* [EXERCISE]:
Which lines run from the line with "Extended abstract submission: 5 August" through the line with "Andrea Aler Tubella (Umea University)" in the entries below? Print them exactly, both ends included, and nothing more.

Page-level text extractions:
------------------------------------------------------------------------
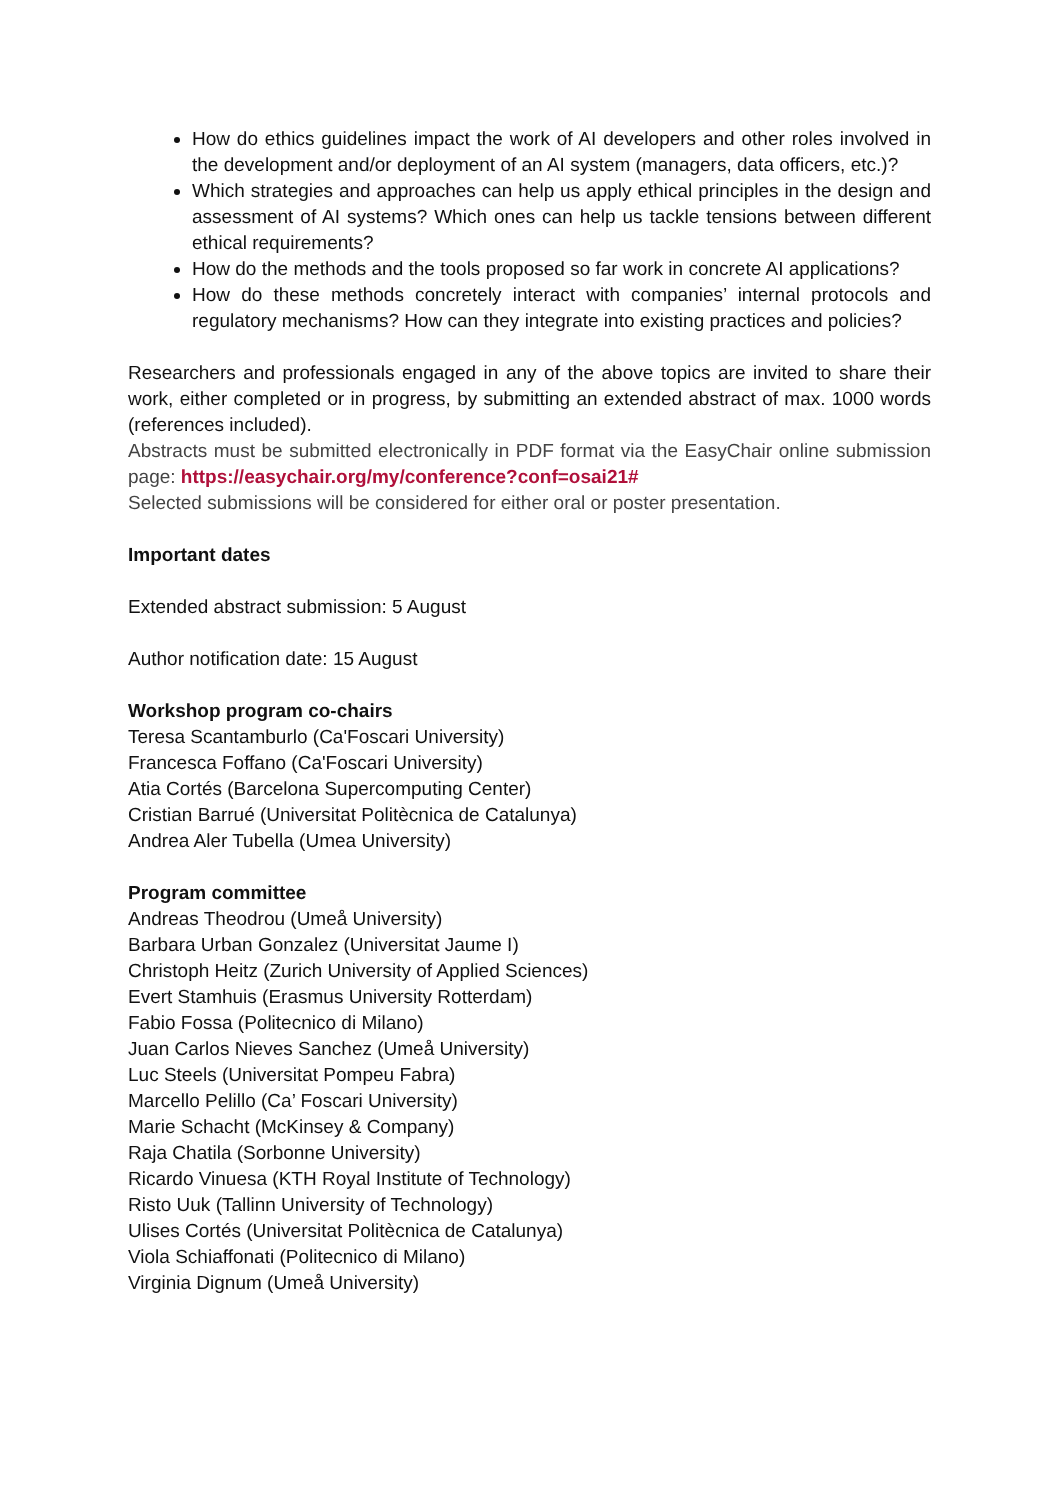How do ethics guidelines impact the work of AI developers and other roles involved in the development and/or deployment of an AI system (managers, data officers, etc.)?
Which strategies and approaches can help us apply ethical principles in the design and assessment of AI systems? Which ones can help us tackle tensions between different ethical requirements?
How do the methods and the tools proposed so far work in concrete AI applications?
How do these methods concretely interact with companies’ internal protocols and regulatory mechanisms? How can they integrate into existing practices and policies?
Researchers and professionals engaged in any of the above topics are invited to share their work, either completed or in progress, by submitting an extended abstract of max. 1000 words (references included).
Abstracts must be submitted electronically in PDF format via the EasyChair online submission page: https://easychair.org/my/conference?conf=osai21#
Selected submissions will be considered for either oral or poster presentation.
Important dates
Extended abstract submission: 5 August
Author notification date: 15 August
Workshop program co-chairs
Teresa Scantamburlo (Ca'Foscari University)
Francesca Foffano (Ca'Foscari University)
Atia Cortés (Barcelona Supercomputing Center)
Cristian Barrué (Universitat Politècnica de Catalunya)
Andrea Aler Tubella (Umea University)
Program committee
Andreas Theodrou (Umeå University)
Barbara Urban Gonzalez (Universitat Jaume I)
Christoph Heitz (Zurich University of Applied Sciences)
Evert Stamhuis (Erasmus University Rotterdam)
Fabio Fossa (Politecnico di Milano)
Juan Carlos Nieves Sanchez (Umeå University)
Luc Steels (Universitat Pompeu Fabra)
Marcello Pelillo (Ca’ Foscari University)
Marie Schacht (McKinsey & Company)
Raja Chatila (Sorbonne University)
Ricardo Vinuesa (KTH Royal Institute of Technology)
Risto Uuk (Tallinn University of Technology)
Ulises Cortés (Universitat Politècnica de Catalunya)
Viola Schiaffonati (Politecnico di Milano)
Virginia Dignum (Umeå University)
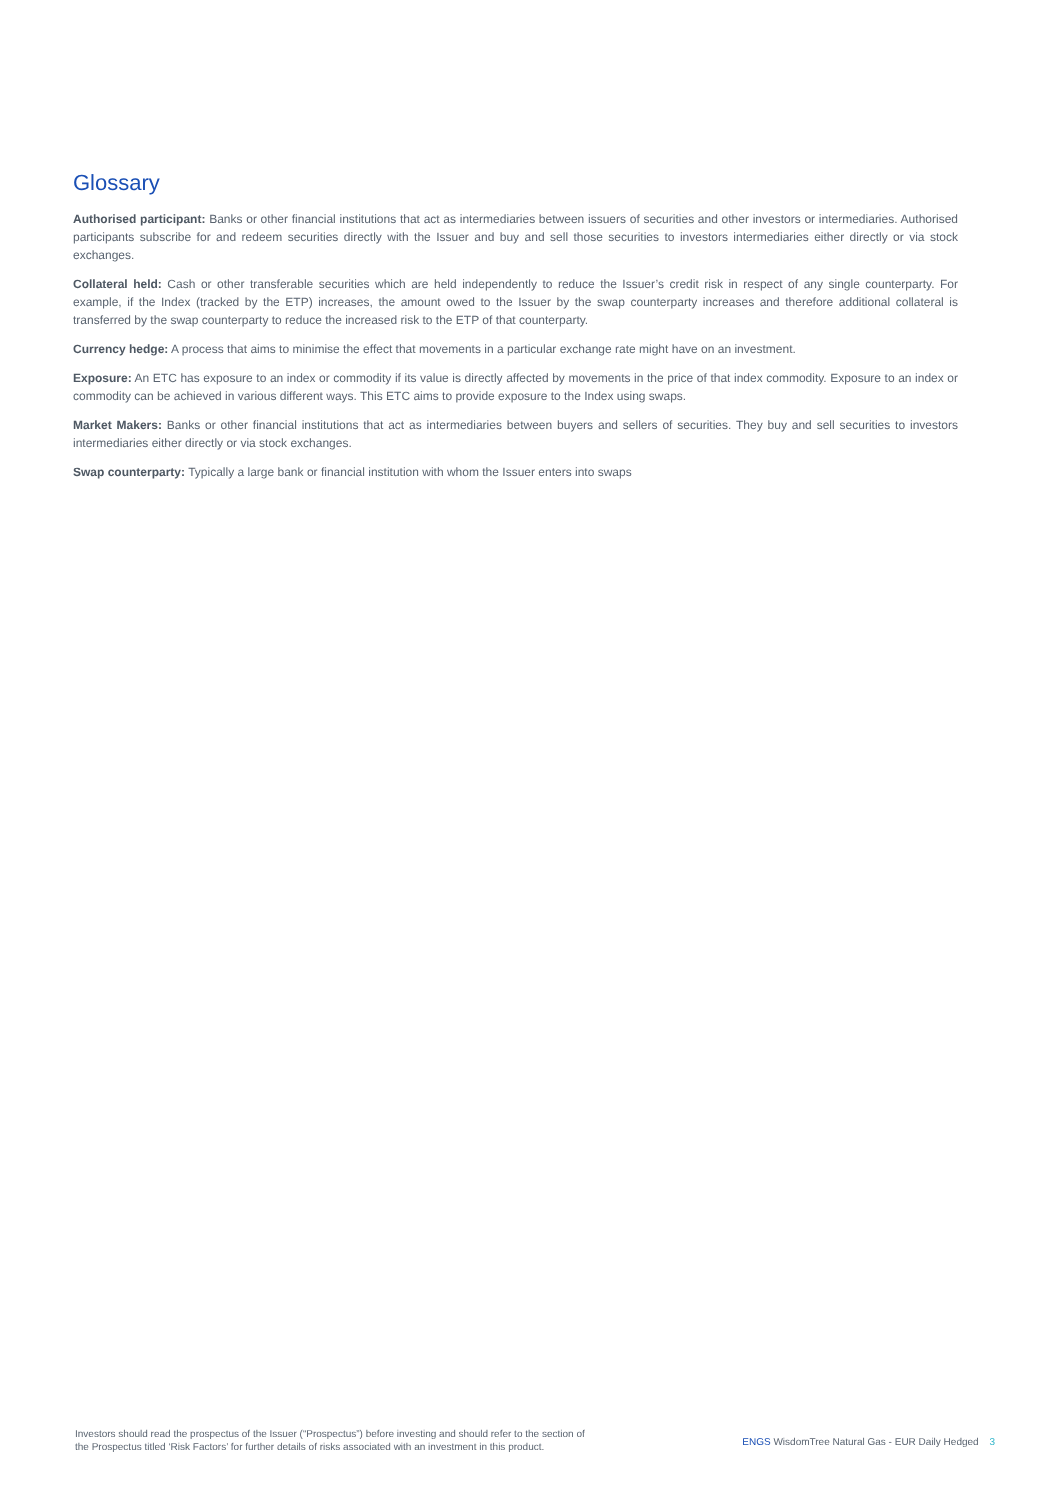Glossary
Authorised participant: Banks or other financial institutions that act as intermediaries between issuers of securities and other investors or intermediaries. Authorised participants subscribe for and redeem securities directly with the Issuer and buy and sell those securities to investors intermediaries either directly or via stock exchanges.
Collateral held: Cash or other transferable securities which are held independently to reduce the Issuer’s credit risk in respect of any single counterparty. For example, if the Index (tracked by the ETP) increases, the amount owed to the Issuer by the swap counterparty increases and therefore additional collateral is transferred by the swap counterparty to reduce the increased risk to the ETP of that counterparty.
Currency hedge: A process that aims to minimise the effect that movements in a particular exchange rate might have on an investment.
Exposure: An ETC has exposure to an index or commodity if its value is directly affected by movements in the price of that index commodity. Exposure to an index or commodity can be achieved in various different ways. This ETC aims to provide exposure to the Index using swaps.
Market Makers: Banks or other financial institutions that act as intermediaries between buyers and sellers of securities. They buy and sell securities to investors intermediaries either directly or via stock exchanges.
Swap counterparty: Typically a large bank or financial institution with whom the Issuer enters into swaps
Investors should read the prospectus of the Issuer (“Prospectus”) before investing and should refer to the section of
the Prospectus titled ‘Risk Factors’ for further details of risks associated with an investment in this product.
ENGS WisdomTree Natural Gas - EUR Daily Hedged 3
------------------------------------------------------------------------
* [SOLUTION TO THE PROBLEM]:
Extended abstract submission: 5 August
Author notification date: 15 August
Workshop program co-chairs
Teresa Scantamburlo (Ca'Foscari University)
Francesca Foffano (Ca'Foscari University)
Atia Cortés (Barcelona Supercomputing Center)
Cristian Barrué (Universitat Politècnica de Catalunya)
Andrea Aler Tubella (Umea University)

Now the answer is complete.